* [YOUR TASK]: In your copy of the entries, please include no pictures and return every word exactly.

* [RECORDS FOR THIS EXERCISE]:
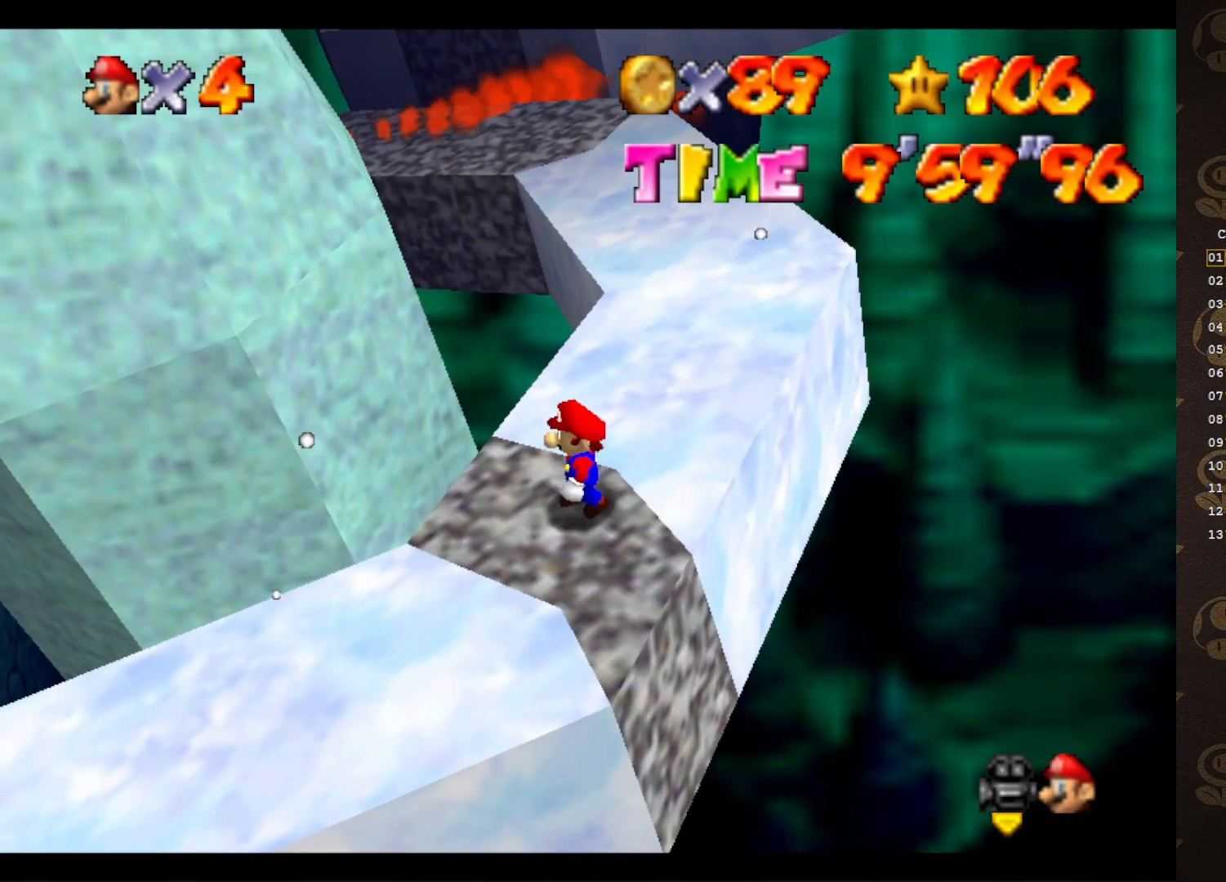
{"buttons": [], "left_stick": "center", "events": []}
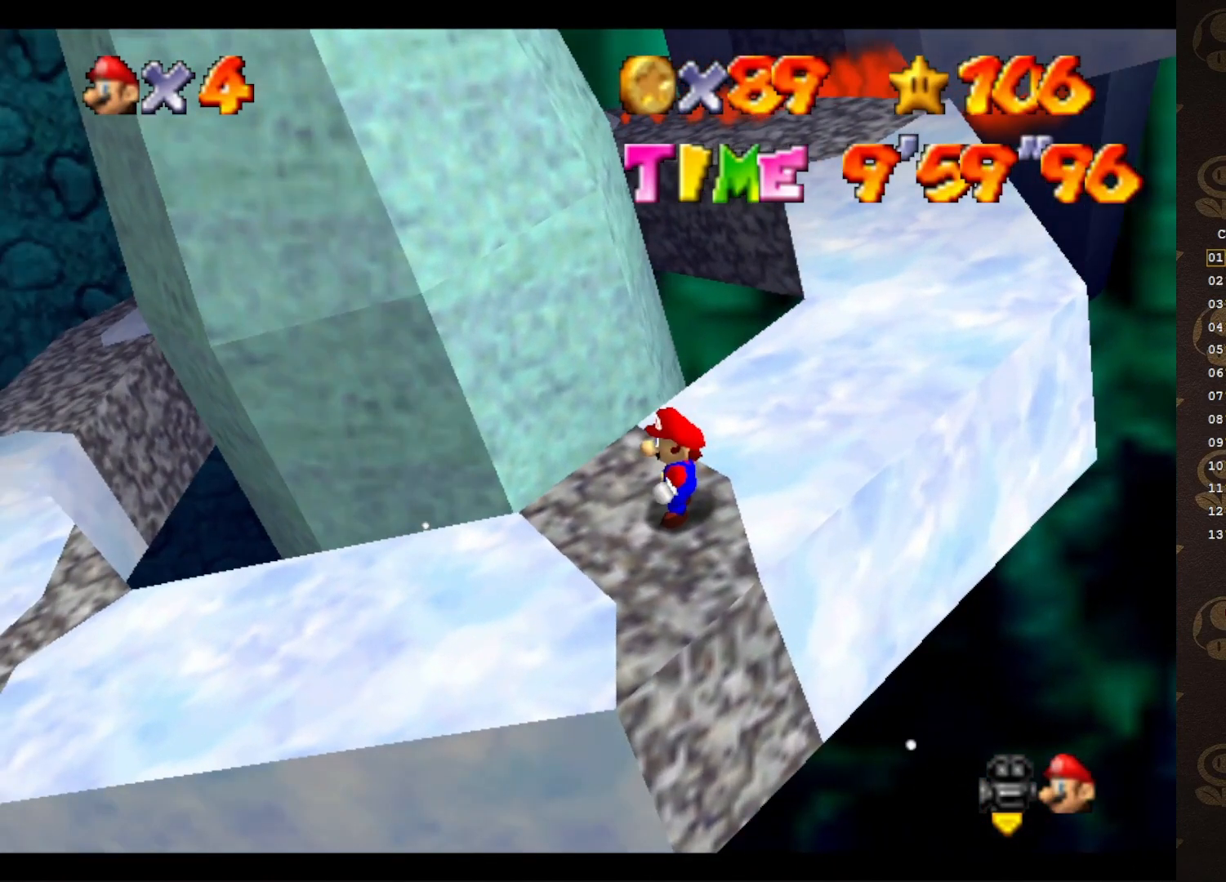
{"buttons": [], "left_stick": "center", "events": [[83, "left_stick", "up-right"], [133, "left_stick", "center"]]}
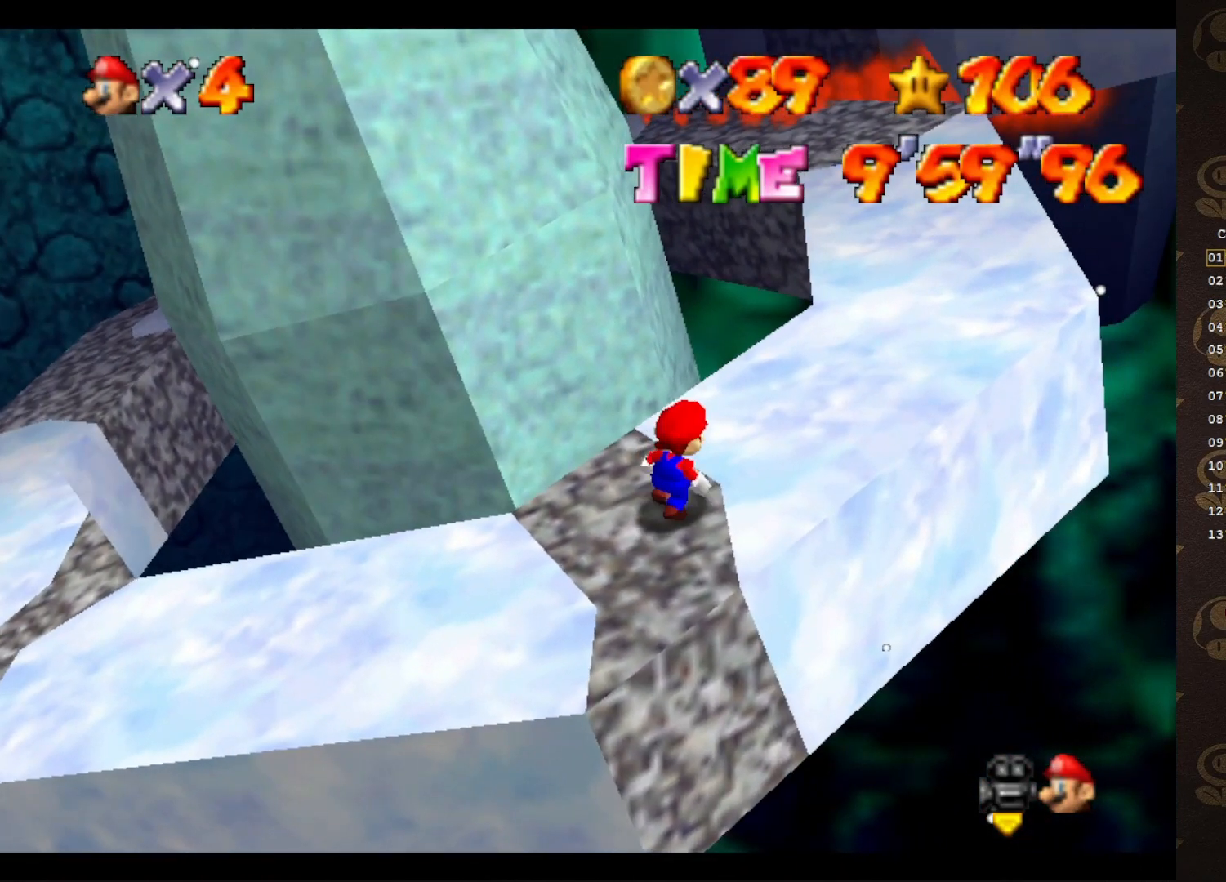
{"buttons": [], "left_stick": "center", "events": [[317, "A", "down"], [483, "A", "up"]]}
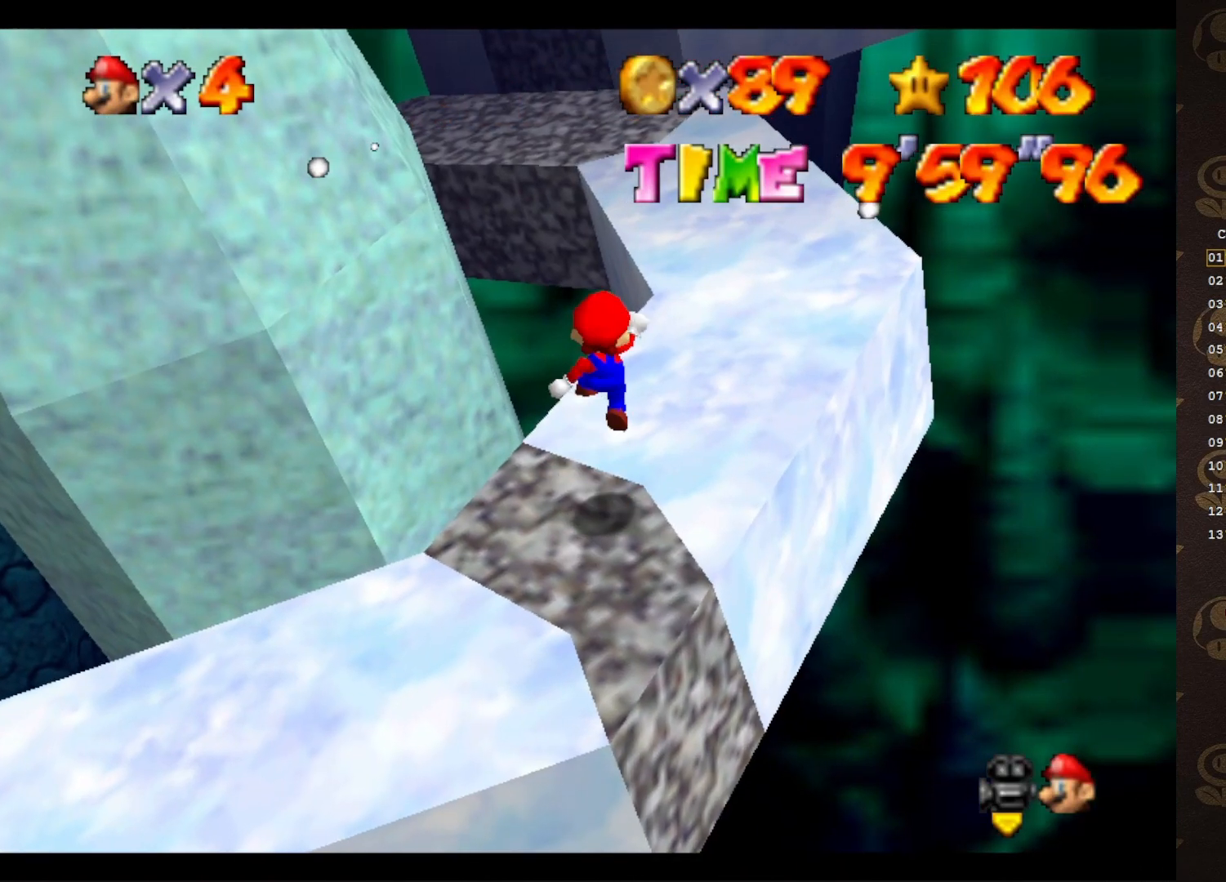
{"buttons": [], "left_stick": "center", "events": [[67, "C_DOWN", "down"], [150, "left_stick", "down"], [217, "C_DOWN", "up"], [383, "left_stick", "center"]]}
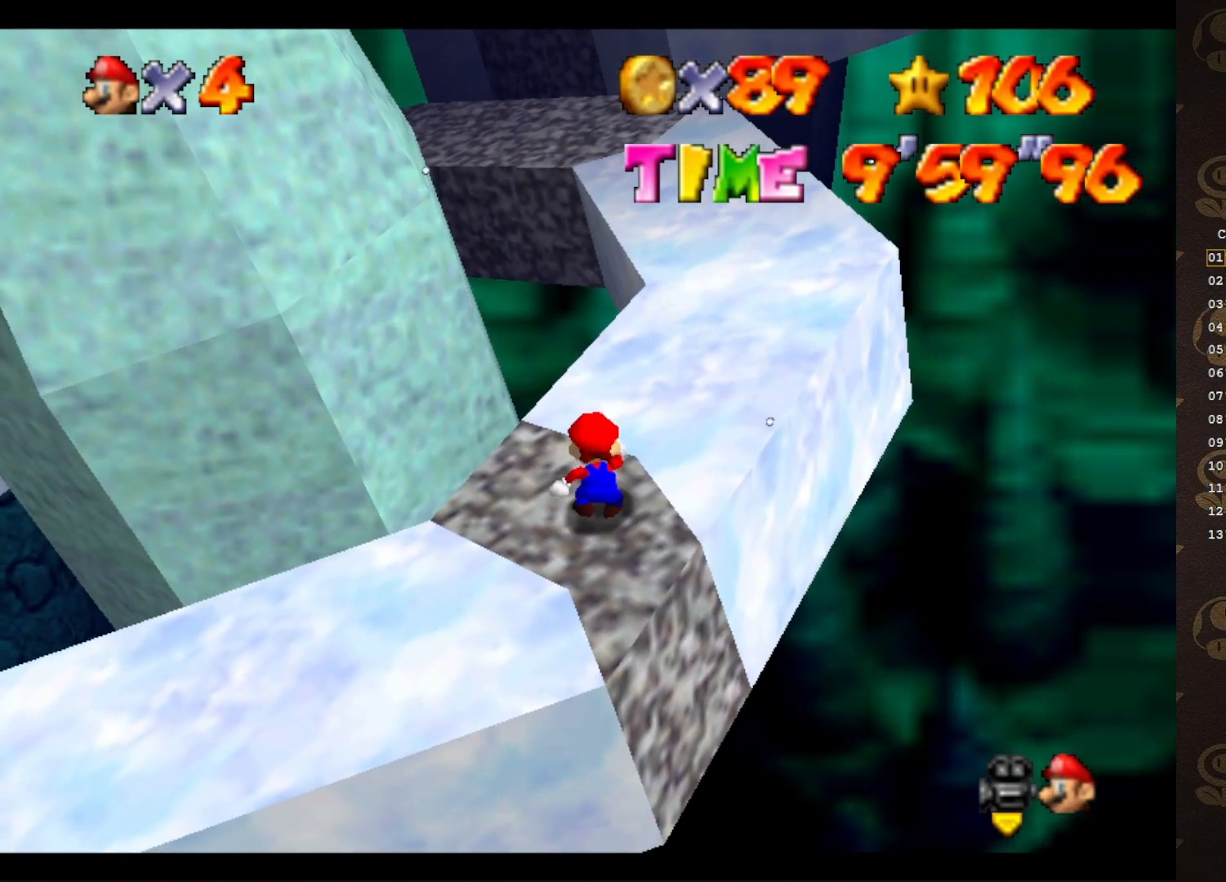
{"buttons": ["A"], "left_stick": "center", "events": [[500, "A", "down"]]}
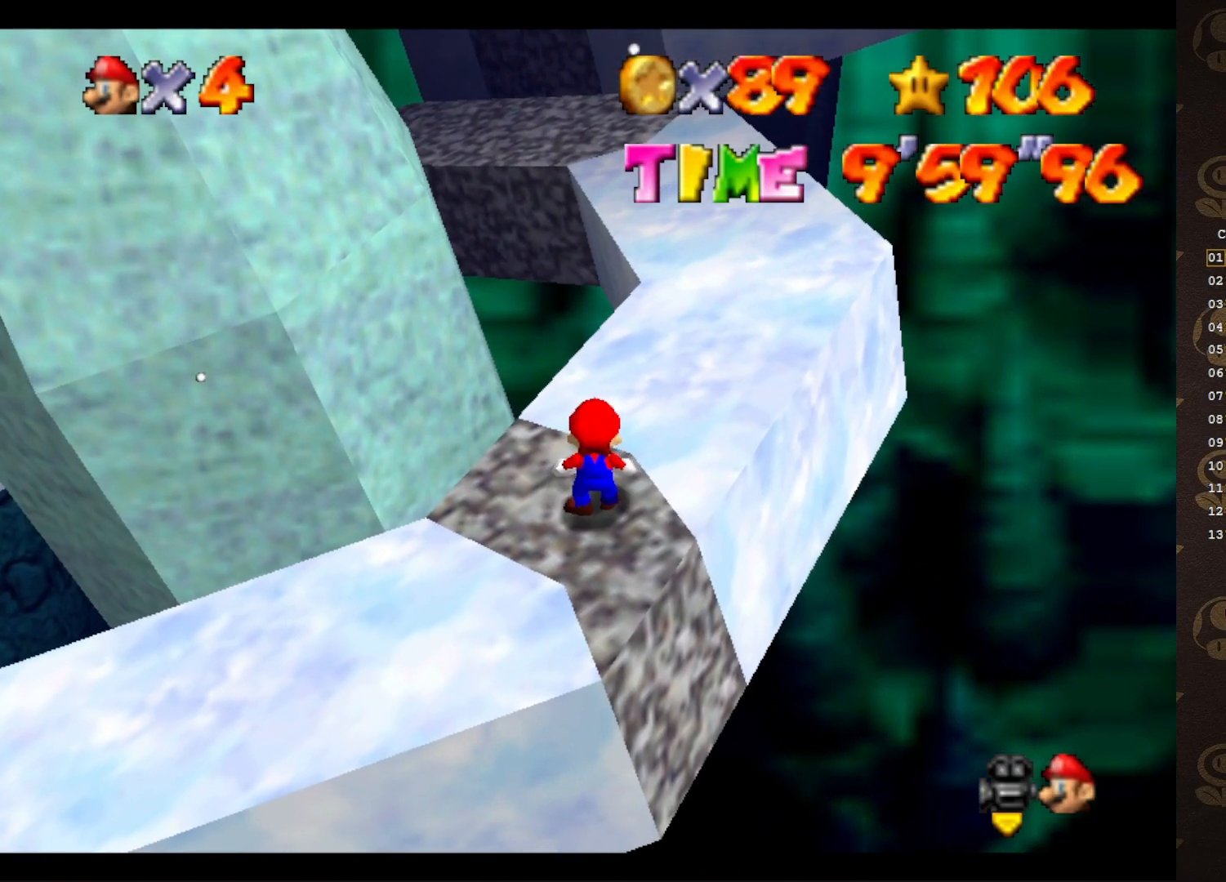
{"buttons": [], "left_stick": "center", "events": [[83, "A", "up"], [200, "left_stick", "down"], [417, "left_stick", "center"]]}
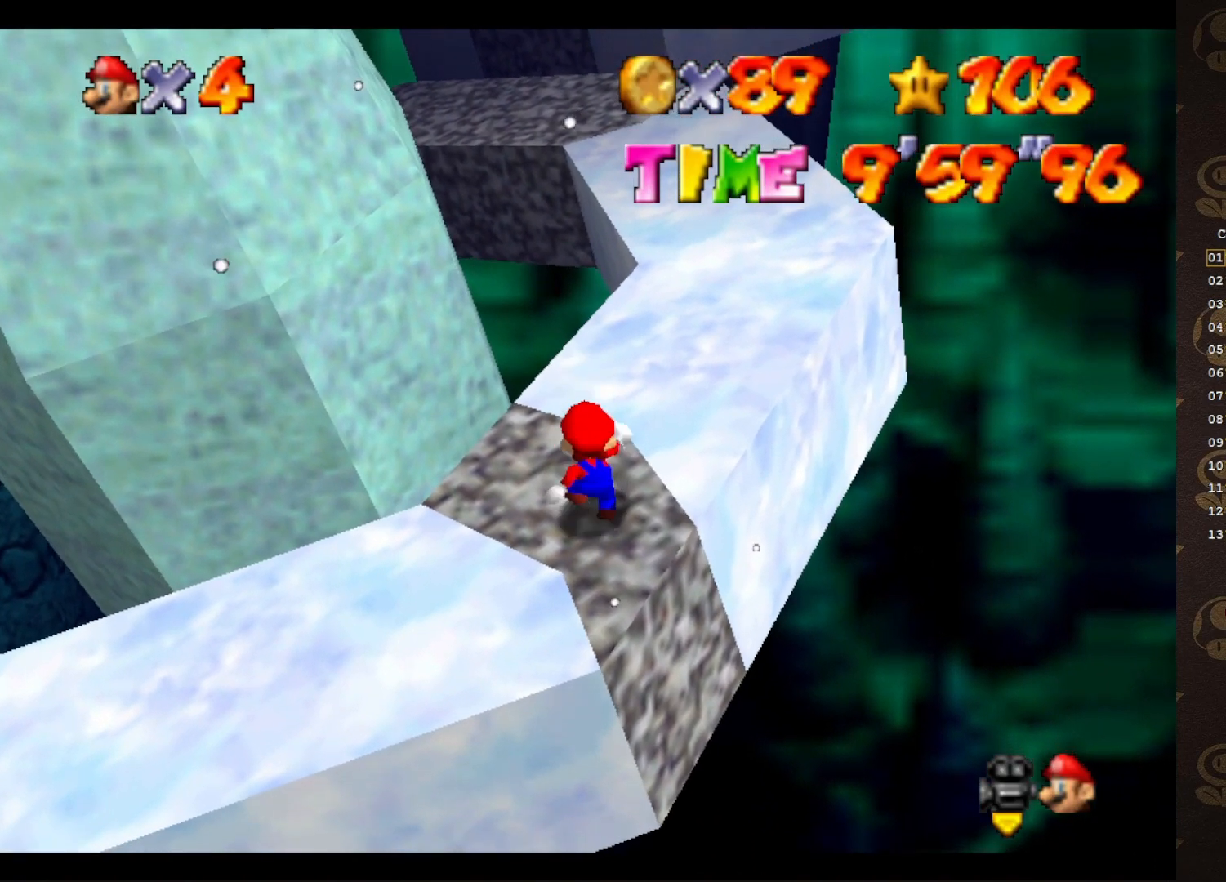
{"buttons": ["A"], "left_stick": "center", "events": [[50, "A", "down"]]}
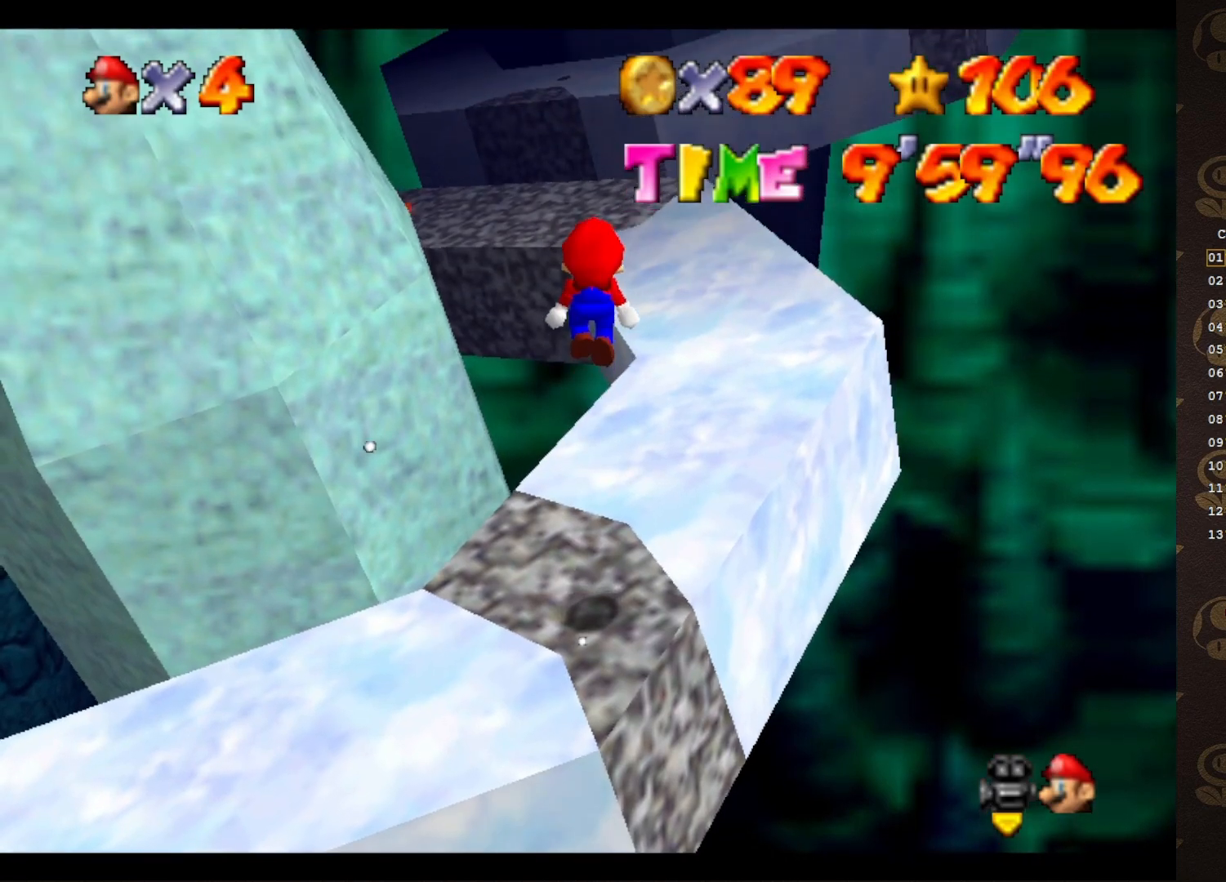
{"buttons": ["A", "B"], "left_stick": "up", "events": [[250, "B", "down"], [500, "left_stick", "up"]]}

* [RESPONSE TO THIS EXERCISE]:
{"buttons": [], "left_stick": "center", "events": []}
{"buttons": [], "left_stick": "center", "events": [[83, "left_stick", "up-right"], [133, "left_stick", "center"]]}
{"buttons": [], "left_stick": "center", "events": [[317, "A", "down"], [483, "A", "up"]]}
{"buttons": [], "left_stick": "center", "events": [[67, "C_DOWN", "down"], [150, "left_stick", "down"], [217, "C_DOWN", "up"], [383, "left_stick", "center"]]}
{"buttons": ["A"], "left_stick": "center", "events": [[500, "A", "down"]]}
{"buttons": [], "left_stick": "center", "events": [[83, "A", "up"], [200, "left_stick", "down"], [417, "left_stick", "center"]]}
{"buttons": ["A"], "left_stick": "center", "events": [[50, "A", "down"]]}
{"buttons": ["A", "B"], "left_stick": "up", "events": [[250, "B", "down"], [500, "left_stick", "up"]]}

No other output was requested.